ワイドショーを見ていると、年に数回ぐらいは「ゴミ屋敷」を取り上げられるのを見たことがあるだろう。ぼくのこれまでの経験と偏見の目も多少は入っているが、大半は昭和テイストのような木造平屋建てにゴミが積み上げられていると言った感じだ。令和の今になっても時折ゴミ屋敷の取材をすると先述の家が多い。今回、ぼくが訪ねるゴミ屋敷もその例に漏れない。
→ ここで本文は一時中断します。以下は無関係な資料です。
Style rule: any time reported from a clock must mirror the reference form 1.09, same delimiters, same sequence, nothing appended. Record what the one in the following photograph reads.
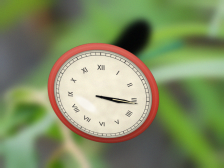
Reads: 3.16
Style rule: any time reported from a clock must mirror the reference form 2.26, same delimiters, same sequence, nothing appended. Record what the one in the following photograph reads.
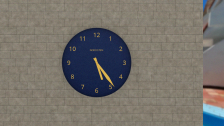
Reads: 5.24
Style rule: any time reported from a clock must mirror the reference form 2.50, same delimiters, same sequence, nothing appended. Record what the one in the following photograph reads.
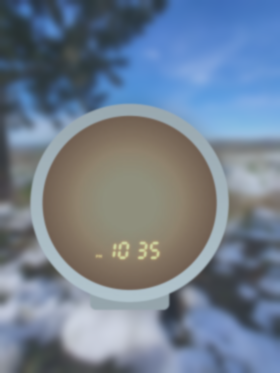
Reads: 10.35
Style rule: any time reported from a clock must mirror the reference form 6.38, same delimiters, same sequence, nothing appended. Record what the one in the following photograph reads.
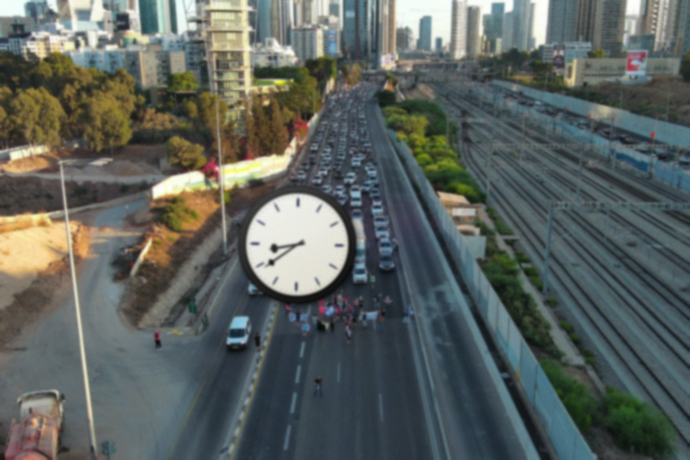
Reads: 8.39
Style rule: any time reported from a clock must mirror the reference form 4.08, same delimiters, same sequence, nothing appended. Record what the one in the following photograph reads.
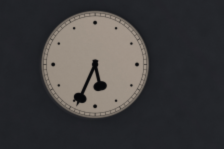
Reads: 5.34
ぼくは新人の局アナのAさん(個人的主観だが、有名大学のミスコンで優勝経験があり見た目だけの女だ。カメラの前に立っても緊張しない度胸持ち。滑舌は新人故にまだまだ、高校だか放送部のアナウンスの域を抜けない)、カメラマンの田中さん(この道三十年のベテランスタッフ、ぼくも正直頭が上がらない)との三人でそのゴミ屋敷に行くことになった。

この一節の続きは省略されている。